What is expected: Please return every line of the material below that contains the string "prix". Case counts.

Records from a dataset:
###
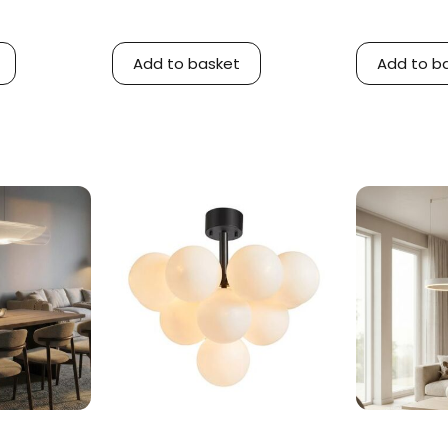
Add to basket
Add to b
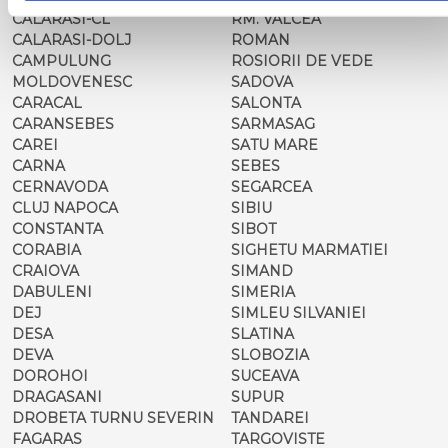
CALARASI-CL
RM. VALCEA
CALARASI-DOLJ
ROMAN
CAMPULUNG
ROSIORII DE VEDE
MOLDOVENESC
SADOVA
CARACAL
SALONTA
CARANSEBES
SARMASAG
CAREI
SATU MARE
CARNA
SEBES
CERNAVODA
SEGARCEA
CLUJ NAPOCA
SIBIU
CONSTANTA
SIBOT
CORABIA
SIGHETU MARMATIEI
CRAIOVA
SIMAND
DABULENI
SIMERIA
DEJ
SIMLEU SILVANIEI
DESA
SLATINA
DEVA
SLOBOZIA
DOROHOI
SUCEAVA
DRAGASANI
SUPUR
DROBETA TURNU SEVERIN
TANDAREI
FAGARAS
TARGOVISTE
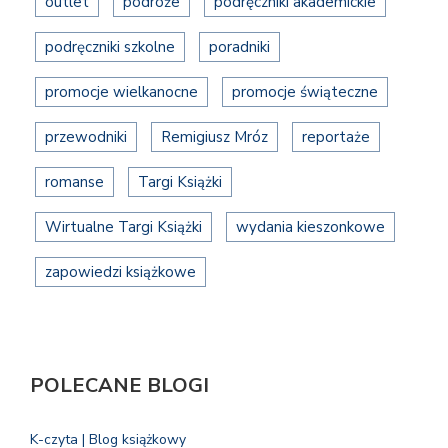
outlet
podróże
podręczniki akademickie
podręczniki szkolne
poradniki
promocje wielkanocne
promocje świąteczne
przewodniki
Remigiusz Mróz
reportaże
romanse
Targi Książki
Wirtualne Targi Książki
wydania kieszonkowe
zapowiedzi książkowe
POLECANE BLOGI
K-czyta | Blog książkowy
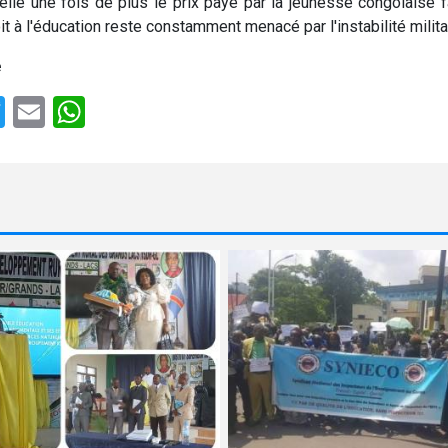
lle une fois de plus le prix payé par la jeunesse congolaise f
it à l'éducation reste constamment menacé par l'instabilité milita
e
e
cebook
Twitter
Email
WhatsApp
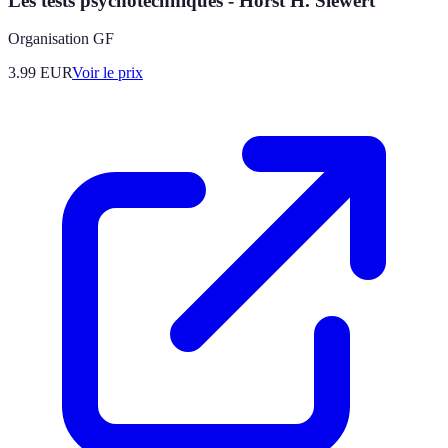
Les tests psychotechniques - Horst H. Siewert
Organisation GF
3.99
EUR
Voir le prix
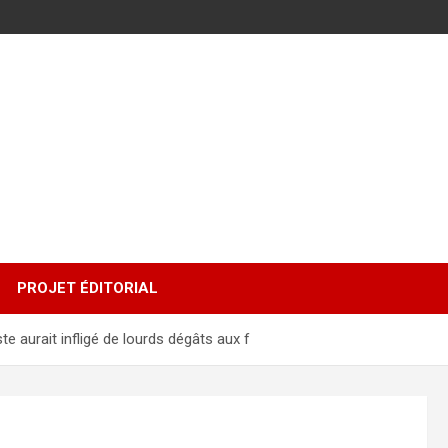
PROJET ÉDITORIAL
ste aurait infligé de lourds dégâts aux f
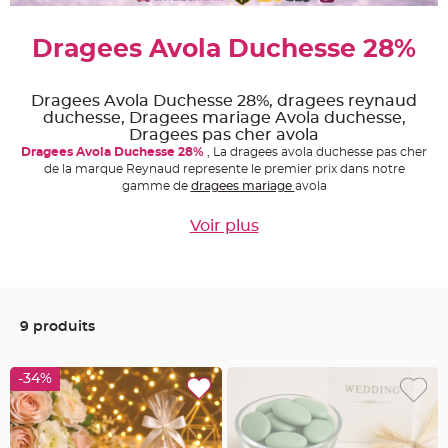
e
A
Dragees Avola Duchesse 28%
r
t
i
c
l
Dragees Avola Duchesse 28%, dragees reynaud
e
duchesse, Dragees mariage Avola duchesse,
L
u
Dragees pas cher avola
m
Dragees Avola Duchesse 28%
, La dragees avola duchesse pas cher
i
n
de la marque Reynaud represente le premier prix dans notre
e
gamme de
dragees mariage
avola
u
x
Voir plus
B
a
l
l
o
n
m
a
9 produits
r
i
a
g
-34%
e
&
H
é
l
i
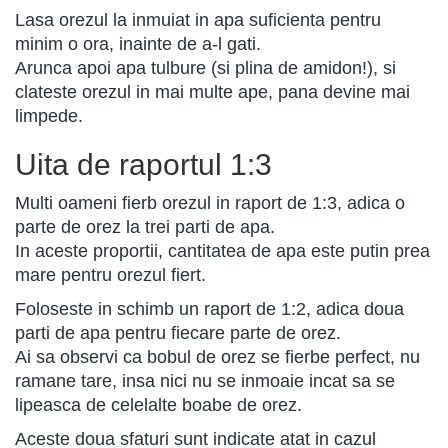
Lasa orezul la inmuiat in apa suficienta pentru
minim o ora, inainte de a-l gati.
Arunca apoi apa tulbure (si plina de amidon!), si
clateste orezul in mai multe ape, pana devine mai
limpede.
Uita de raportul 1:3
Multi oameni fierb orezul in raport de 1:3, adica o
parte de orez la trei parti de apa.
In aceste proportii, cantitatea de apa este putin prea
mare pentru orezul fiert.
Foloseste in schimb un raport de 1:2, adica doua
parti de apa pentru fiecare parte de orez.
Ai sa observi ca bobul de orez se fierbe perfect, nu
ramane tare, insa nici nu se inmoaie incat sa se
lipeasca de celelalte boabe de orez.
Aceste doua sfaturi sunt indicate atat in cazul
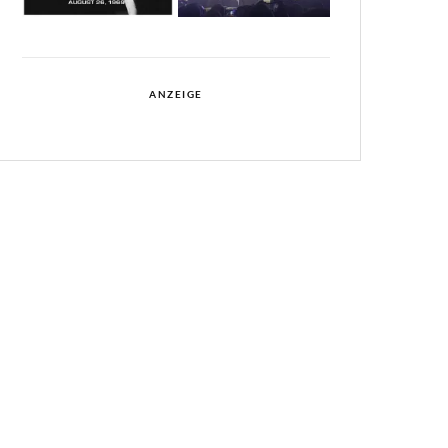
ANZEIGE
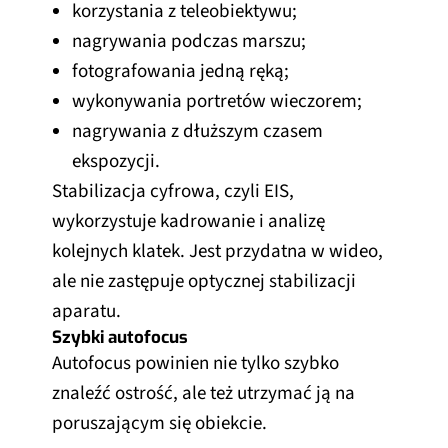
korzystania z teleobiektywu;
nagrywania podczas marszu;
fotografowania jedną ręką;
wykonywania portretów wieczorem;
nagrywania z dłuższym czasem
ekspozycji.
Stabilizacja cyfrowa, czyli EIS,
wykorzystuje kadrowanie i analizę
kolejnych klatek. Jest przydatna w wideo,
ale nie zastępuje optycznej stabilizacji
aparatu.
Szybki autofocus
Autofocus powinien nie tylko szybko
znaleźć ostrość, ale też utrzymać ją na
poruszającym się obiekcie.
###
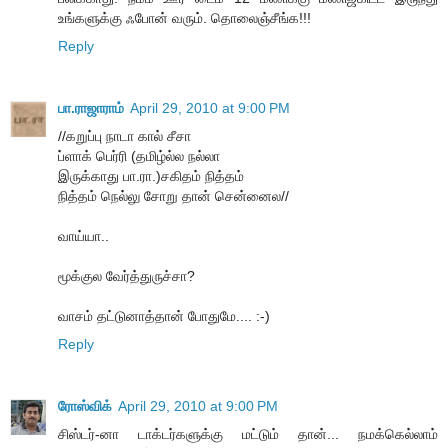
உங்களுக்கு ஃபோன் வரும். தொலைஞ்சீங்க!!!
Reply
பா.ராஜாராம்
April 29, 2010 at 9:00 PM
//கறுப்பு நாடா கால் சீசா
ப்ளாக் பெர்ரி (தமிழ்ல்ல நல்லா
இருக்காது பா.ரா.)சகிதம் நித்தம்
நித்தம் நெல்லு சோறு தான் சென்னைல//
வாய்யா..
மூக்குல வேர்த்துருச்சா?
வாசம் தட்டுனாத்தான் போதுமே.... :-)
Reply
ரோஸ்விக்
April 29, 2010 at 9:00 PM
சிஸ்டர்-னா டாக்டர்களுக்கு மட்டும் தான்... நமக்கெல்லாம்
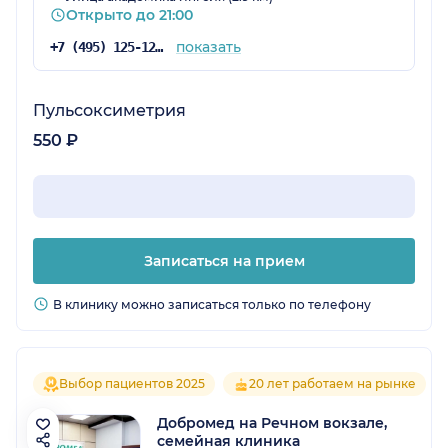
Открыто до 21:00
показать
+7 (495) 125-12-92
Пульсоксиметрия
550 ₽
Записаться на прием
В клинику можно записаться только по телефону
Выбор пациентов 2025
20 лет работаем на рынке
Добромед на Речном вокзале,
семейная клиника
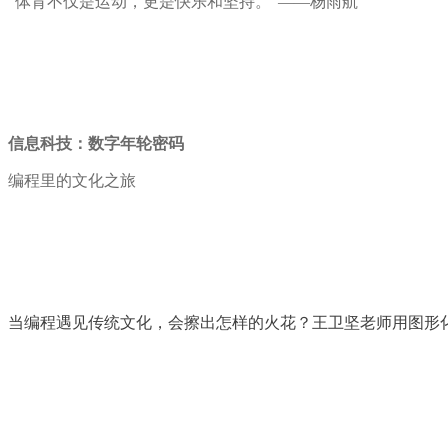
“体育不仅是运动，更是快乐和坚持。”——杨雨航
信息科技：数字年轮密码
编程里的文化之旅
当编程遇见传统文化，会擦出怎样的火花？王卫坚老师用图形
###
Answer to this exercise:
lle une fois de plus le prix payé par la jeunesse congolaise f
Voir le prix
de la marque Reynaud represente le premier prix dans notre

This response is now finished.